ESET finds tiny yet complex Linux threat attacking supercomputers, Kobalos

ESET researchers have discovered Kobalos, a malware that has been attacking supercomputers – high performance computer (HPC) clusters. ESET has worked with the CERN Computer Security Team and other organizations involved in mitigating attacks on these scientific research networks. Among other targets was a large Asian ISP, a North American endpoint security vendor as well as several privately held servers.

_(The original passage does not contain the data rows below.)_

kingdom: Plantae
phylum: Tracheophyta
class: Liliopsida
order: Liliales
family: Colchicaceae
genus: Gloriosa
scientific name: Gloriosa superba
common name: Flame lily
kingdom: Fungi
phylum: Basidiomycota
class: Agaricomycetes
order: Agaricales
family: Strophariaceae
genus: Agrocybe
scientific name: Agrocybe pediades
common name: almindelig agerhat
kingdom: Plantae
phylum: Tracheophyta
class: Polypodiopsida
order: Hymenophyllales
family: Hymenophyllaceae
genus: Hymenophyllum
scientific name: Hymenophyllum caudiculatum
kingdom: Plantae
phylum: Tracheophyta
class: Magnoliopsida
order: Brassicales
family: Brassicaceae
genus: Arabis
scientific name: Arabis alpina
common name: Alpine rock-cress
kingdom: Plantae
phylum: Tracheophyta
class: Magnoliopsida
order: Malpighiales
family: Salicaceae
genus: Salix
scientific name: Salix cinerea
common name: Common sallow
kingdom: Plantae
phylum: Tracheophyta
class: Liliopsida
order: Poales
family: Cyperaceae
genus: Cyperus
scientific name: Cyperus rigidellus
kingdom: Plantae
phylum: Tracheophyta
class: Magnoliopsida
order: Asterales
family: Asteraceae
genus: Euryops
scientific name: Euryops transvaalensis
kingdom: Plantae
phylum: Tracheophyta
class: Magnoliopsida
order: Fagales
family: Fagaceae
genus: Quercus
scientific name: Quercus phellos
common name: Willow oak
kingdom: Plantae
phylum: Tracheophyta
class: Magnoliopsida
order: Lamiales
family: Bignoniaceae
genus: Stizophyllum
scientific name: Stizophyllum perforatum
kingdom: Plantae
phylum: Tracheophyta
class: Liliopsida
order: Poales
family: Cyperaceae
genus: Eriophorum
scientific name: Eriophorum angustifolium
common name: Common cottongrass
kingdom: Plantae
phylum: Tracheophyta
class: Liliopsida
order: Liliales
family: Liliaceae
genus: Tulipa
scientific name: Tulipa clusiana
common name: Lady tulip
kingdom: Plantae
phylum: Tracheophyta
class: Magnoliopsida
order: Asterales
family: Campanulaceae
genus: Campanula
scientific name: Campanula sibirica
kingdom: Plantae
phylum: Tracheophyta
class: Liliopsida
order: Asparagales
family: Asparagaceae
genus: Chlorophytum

ESET researchers have reverse engineered this small, yet complex malware that is portable to many operating systems including Linux, BSD, Solaris, and possibly AIX and Windows. “We have named this malware Kobalos for its tiny code size and many tricks; in Greek mythology, a kobalos is a small, mischievous creature,” explains Marc-Etienne Léveillé, who investigated Kobalos. “It has to be said that this level of sophistication is only rarely seen in Linux malware,” adds Léveillé.

Kobalos is a backdoor containing broad commands that don’t reveal the intent of the attackers. “In short, Kobalos grants remote access to the file system, provides the ability to spawn terminal sessions, and allows proxying connections to other Kobalos-infected servers,” says Léveillé.

Any server compromised by Kobalos can be turned into a Command & Control (C&C) server by the operators sending a single command. As the C&C server IP addresses and ports are hardcoded into the executable, the operators can then generate new Kobalos samples that use this new C&C server. In addition, in most systems compromised by Kobalos, the client for secure communication (SSH) is compromised to steal credentials.